HDR (High Dynamic Range) is a feature that lets you take pictures of scenes with very dark and/or very light areas. Swipe up on the controller to enable HDR mode. The app takes two photos at different exposures and combines them to make one HDR photo.
This diagram shows how it works:
The top graph is an underexposed image, high levels of light map to dark pixels. The second graph is overexposed, low levels of light map to light pixels. The third graph shows how the images are combined for HDR. The HDR image will use the pixels in the overexposed image up to the threshold and the pixels in the underexposed image above that (scaled to the correct values).
This should explain the scale and threshold parameters, scale is usually calculated automatically but the threshold can be changed to adjust the balance between the two images.

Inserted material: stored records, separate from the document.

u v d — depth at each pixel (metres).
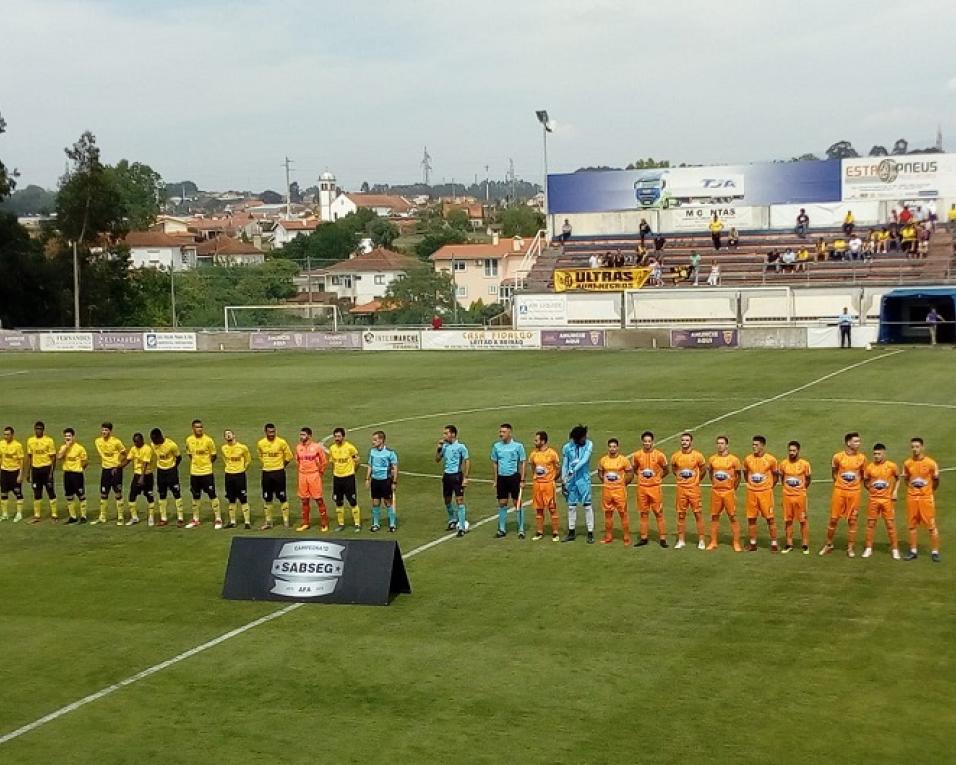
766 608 18.34
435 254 126.75
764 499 21.73
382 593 19.20
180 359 65.62
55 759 13.84
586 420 37.66
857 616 17.80
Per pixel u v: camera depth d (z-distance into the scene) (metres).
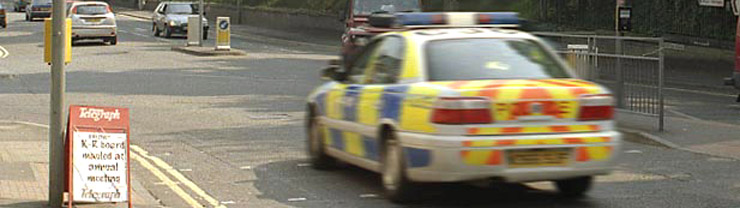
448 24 15.12
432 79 13.21
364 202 13.90
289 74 38.91
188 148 19.61
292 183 15.55
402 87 13.45
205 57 49.03
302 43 64.69
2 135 21.33
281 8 81.69
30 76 38.09
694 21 43.22
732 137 20.19
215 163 17.67
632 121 22.02
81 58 47.38
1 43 60.25
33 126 23.08
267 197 14.42
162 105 27.75
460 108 12.50
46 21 12.63
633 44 29.22
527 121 12.70
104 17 57.75
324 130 16.20
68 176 12.82
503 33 14.26
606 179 15.68
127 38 65.62
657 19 45.97
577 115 12.95
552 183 15.18
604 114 13.11
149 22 89.62
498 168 12.55
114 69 41.06
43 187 14.91
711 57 40.78
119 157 12.88
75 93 31.03
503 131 12.60
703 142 19.59
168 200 14.19
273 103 28.27
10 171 16.38
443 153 12.51
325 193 14.65
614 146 13.05
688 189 14.75
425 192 13.53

Hold the phone as still as you can between the two shots so that the image registration algorithm can match them correctly. The settings menu allows you to adjust the HDR parameters for contrast and exposure. HDR works best if the first shot is underexposed so try tapping on a bright area before taking the picture. Some devices try to change focus and/or white-balance between shots, if this happens try using a different focus mode or white-balance setting.

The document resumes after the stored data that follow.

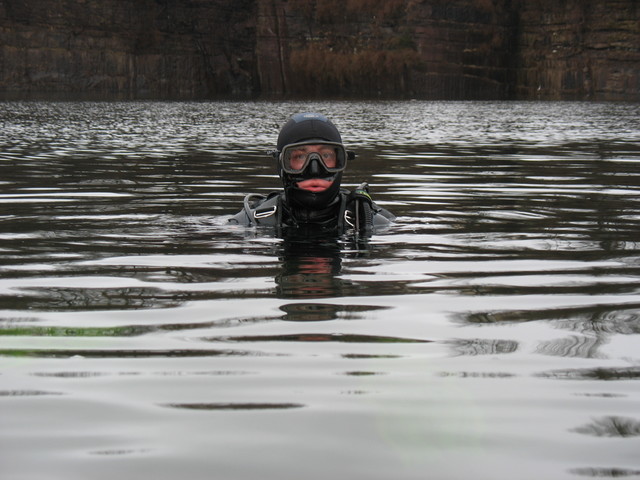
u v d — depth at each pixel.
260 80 52.84
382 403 1.75
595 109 31.62
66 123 19.27
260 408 1.72
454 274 3.26
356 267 3.40
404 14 50.16
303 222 4.50
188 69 51.69
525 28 51.16
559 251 3.80
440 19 49.75
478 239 4.15
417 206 5.57
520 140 14.03
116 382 1.90
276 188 6.71
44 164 9.00
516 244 4.00
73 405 1.74
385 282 3.09
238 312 2.60
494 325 2.45
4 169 8.34
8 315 2.58
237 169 8.55
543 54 50.50
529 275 3.23
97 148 11.73
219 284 3.05
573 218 4.95
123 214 5.07
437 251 3.79
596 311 2.62
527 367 2.01
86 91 49.28
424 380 1.91
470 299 2.81
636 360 2.07
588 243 4.03
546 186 6.91
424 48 49.81
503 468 1.42
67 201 5.76
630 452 1.49
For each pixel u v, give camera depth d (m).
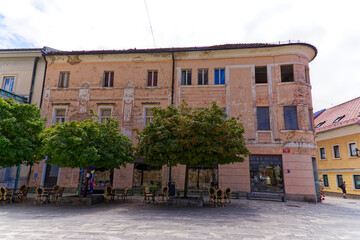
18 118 12.61
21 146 12.06
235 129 11.66
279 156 15.81
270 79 16.81
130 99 17.70
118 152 12.13
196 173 16.20
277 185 15.46
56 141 10.76
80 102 18.03
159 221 7.99
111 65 18.47
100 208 10.77
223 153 10.61
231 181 15.67
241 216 9.20
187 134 10.57
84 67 18.58
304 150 15.60
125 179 16.36
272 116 16.27
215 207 11.39
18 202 12.32
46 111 18.11
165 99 17.45
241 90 16.97
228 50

HDR will also work in fast picture mode.
HDR is supported on Android 2.3 but may not be able to capture photos at the full resolution due to memory limitations.
HDR mode is still experimental, let us know if it doesn’t work well on your device.
HDR Fine Contrast
The HDR algorithm performs tonemapping using local histogram specification. This parameter defines the contrast of the specified histogram, a higher value will give a more artifical looking photo.
HDR Coarse Contrast
This setting controls the contrast of the overall photo
HDR Overexposure
The HDR algorithm takes 2 photos at different exposures and combines them, this setting changes the exposure compensation for the overexposed shot.
HDR Underexposure
This setting changes the exposure compensation for the underexposed shot.
HDR Saturation
This setting changes how the HDR algorithm scales the colour information when tonemapping.
Review HDR Shots
Opens the HDR editor after each shot so parameters can be changed.
Keep HDR Exposures
If this is not selected, the shots used to create the HDR photo will be deleted.
Focus Between Shots
Some devices and certain focus modes may reset the focus after a photo has been taken use this setting to force a refocus between each shot.
Time between Shots
On most devices it is necessary to wait a short time between shots for the exposure algorithm to settle on the correct settings. The default (600ms) works well on most devices but smaller values are better. On devices with a full implementation of the Camera2 API (e.g. Nexus 5) this can be set to 0.